Authors

  1. Millwee, Billy MHA

Article Content

IF the Merit-based Incentive Payment System (MIPS) contemplated by the Medicare Access and CHIP Reauthorization Act of 2015 (HR 2) and discussed by Averall et al is implemented correctly, perhaps there will be relief from the "tyranny of measurement." As Averill et al point out, for far too long, the focus has been on process measures that are only tangentially related to outcomes and that are generally unsuitable for affecting a decision on value. Typically, in the world of process measures, the emphasis is on collection of data rather than acting on outcomes. The sheer number of process measures limits effectiveness in improving performance of the health system.

 

When Texas transitioned to an outcomes-based model in managed care that considered performance on 3 potentially preventable events, admissions, readmissions, and emergency department visits, there were near immediate system responses to the measures.

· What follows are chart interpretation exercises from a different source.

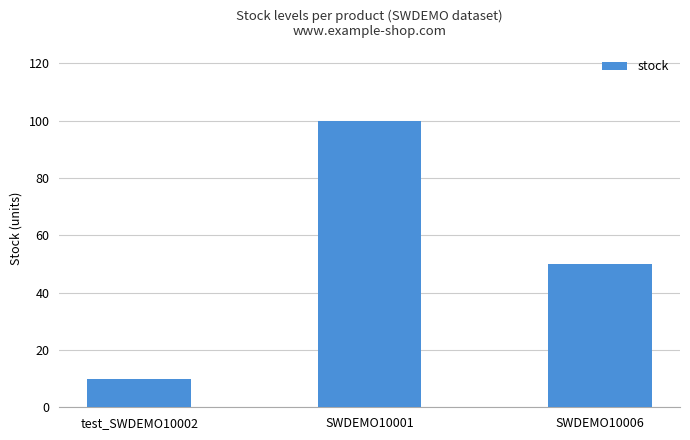

At which label is the value closest to 55?

SWDEMO10006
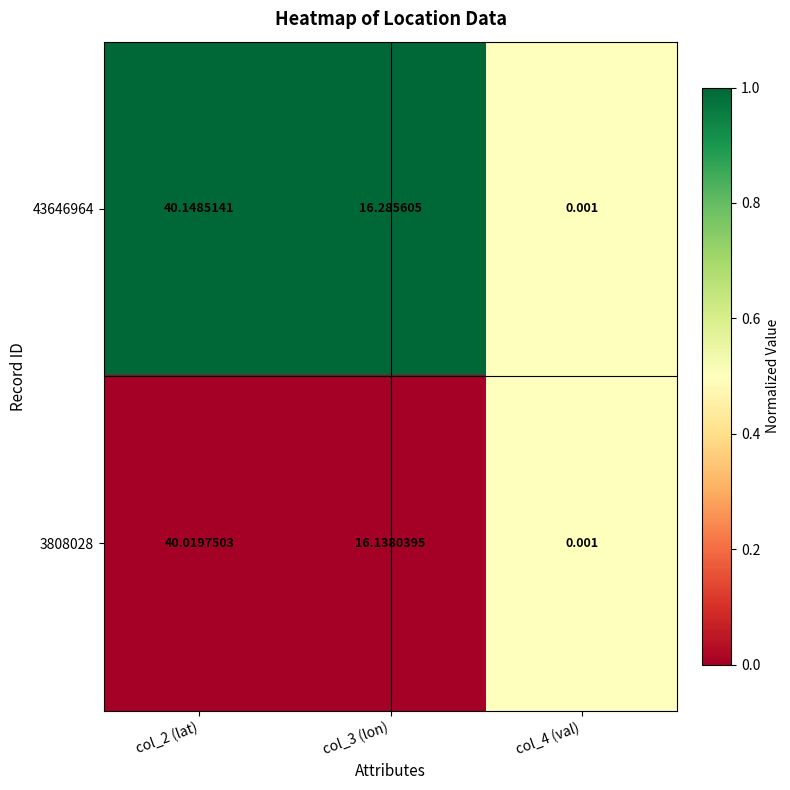

What is the spread (max minus min) of values at col_2 (lat)?

0.1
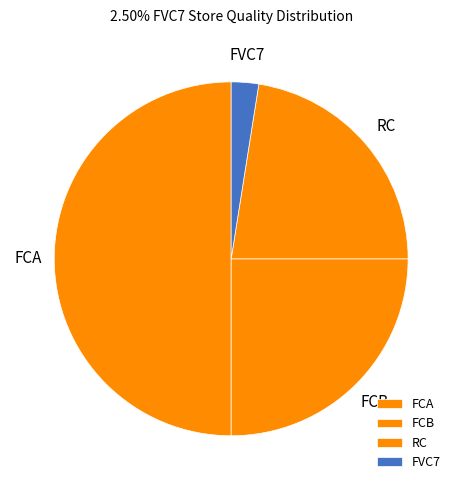

The FVC7 slice represents 2% of the pie. True or false?

True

Health plans began to measure the source of potentially preventable admissions and emergency department visits and take constructive action in the management of the provider network to reduce the occurrence. Similarly, with readmissions, innovative contract mechanisms emerged to encourage reductions in readmissions. Such a response would not have been possible with process measures. As Averill et al point out, states have demonstrated a wide range of success in using outcome measures tied to potentially preventable events for Medicaid as well as commercial populations. The results have been impressive.

 

If the health care system is to evolve into a sustainable model, then the process pointed to by Averill et al is the pathway to success. According to an Institute of Medicine study, up to 30% of health care services delivered in the United States are either not necessary or could be avoided. The unnecessary services are directly related to admissions to the hospital that should not occur, complications as a result of a hospital stay, being readmitted to a hospital when that readmission is avoidable, visiting the emergency department for a condition that could be treated in a primary care setting, or use of unnecessary diagnostic procedures. Until and unless the financial incentives are put into place to better align outcomes and efficiency with compensation, it is not likely these conditions will change.